Business Councils Value: The Collaborative Economy and Crowd Companies

The same technologies and fundamental premises that underpin what we know as social media, are also emerging in markets for physical things or to share existing resources. Venture Capitalist Fred Wilson, speaking at LeWeb this week in Paris, noted that its important to look beyond the technologies to people and their needs, the trends of what is happening in society.

In this respect he pointed to 3 major trends:

  1. The transition from bureaucratic hierarchies to technology-driven networks
  2. Unbundling (of goods and services, and a specialized focus on what humans actually want/need or use, think of your cable service and the channels you don’t watch, and increasing ways to get around that without paying as much)
  3. How people actually become Nodes in the larger network

#1 and #2 are pretty self explanatory. What does #3 mean in reality. Jeremiah Owyang has been chatting about the Collaborative Economy lately and today launched a business council call Crowd Companies. He notes, “smart phones, mobile apps, payment systems and social networks [mean that] people can easily share the following things from the physical world: goods, services, space, and money.” That sharing by one with others is about a node in a network.

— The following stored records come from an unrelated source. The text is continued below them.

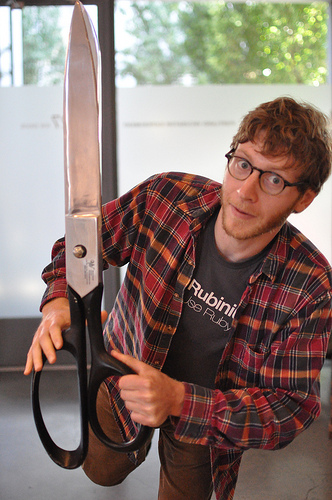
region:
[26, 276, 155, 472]
the handle is black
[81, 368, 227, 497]
the pants are brown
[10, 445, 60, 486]
the floor is gray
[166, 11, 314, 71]
the trees are green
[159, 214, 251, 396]
the shirt is black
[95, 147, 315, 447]
the shirt is red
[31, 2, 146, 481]
the scissors are big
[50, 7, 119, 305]
the scissor is gray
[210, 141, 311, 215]
the glasses are black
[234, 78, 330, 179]
the hair is blond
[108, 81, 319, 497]
A man with red hair.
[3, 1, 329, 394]
Man holding a pair of over-sized scissors.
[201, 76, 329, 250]
A man with black eyeglasses.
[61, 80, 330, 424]
Man wearing a red, brown and orange flannel shirt.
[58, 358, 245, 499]
Man wearing a pair of brown pants.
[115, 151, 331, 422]
A man wearing a black t-shirt.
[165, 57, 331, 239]
A young man with red hair.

Social media disrupted mass media, mass advertising and institutional and traditional communications. It has, and continues to, democratize communications – making the tools more accessible and available to anyone and everyone, enabling individuals to connect with each other, form networks where we share and communicate with each other.

Take these developments in communications to the next iteration and people can go beyond sharing news and information or their point of view or status updates – they move to get more of what they want or need from each other, often without buying it new. Those sorts of actions take us right back to what Fred Wilson mentioned in point 1 above. Sharing of goods and physical resources means the structure and the power of traditional marketplaces undergoes change.

Jeremiah notes:

The “I sell you stuff, you buy it” premise of the consumer economy is being undermined, he says, and big companies that want to survive need to learn to share. Not because it’s the nice thing to do but because, like the internet itself, it’s becoming an unavoidable part of doing business.“Just as we saw social networks emerge, now we’re going to see sharing networks emerge,” Owyang says. “The physical world is becoming socialized and democratized.”Social media may have changed the conversation. But he thinks the emerging “sharing economy” is changing the entire business model.

As the technologies mature and are adopted, and the emerging start ups in this space become real and viable business propositions, what happens to traditional companies, their sales, business models, and even the organization itself? For example, a properly shared car is about $270,000 lost revenue of auto sales.

Resilient companies are looking to become a part of the collaborative economy – in some quite innovative ways. Additional opportunities to explore the impact of this trend on your business and begin work to prepare for the market and business model changes that you may need to consider are also now available through the newly announced “Crowd Companies” – a brand council where large businesses can tap into the collaborative economy while also having:

1) A private place to connect to other members – 24 Founding members from a diverse market sectors including technology, food, groceries, automobiles, travel, telecommunications, department stores and more

2) Access to Experts who come to present to the council (saving you time), and

3) Access to the innovation network of startups who want to work with big companies.

You can also learn more about Crowd Companies at the FIR podcast interviewing Jeremiah on the topic.

There are 2 other reasons I write this post:

  1. Jeremiah Owyang is a friend today, but my relationship with him is rooted in his work as an industry analyst. He is someone I learned from and stayed in touch with throughout the tough entre into social media, as well as when we turned some of those tough corners and began to look at issues of operationalizing and scale. He is smart and business savvy and driven by a career mission to “help corporations connect to their customers using new technologies.” He is also passionate about this subject, as it has emerged in this thinking over the past year. Passion is a good thing. (Its why I am doing what I do too)
  2. While at Dell, very early in the social media days, several of us in a room (Caroline Dietz, Andy Sernovitz, John Pope, Stan Joosten, Lionel Menchaca) came up with the idea that a brand council would be helpful to businesses wanting to move forward in this space — Socialmedia.org was created. Much like Jeremiah is launching here, Socialmedia.org is a community of, and for, like-minded businesses — a peer to peer network where Companies support and facilitate each other in the adoption, best practices, as well as share their learnings from personal “war stories.” In a world of disruption to business, these kinds of councils help foster a safe and effective path forward for the participants and their companies.

My experience with Socialmedia.org and with Jeremiah tells me that both of these councils merit any company’s attention and consideration to continue to keep abreast of the kind of change businesses confront.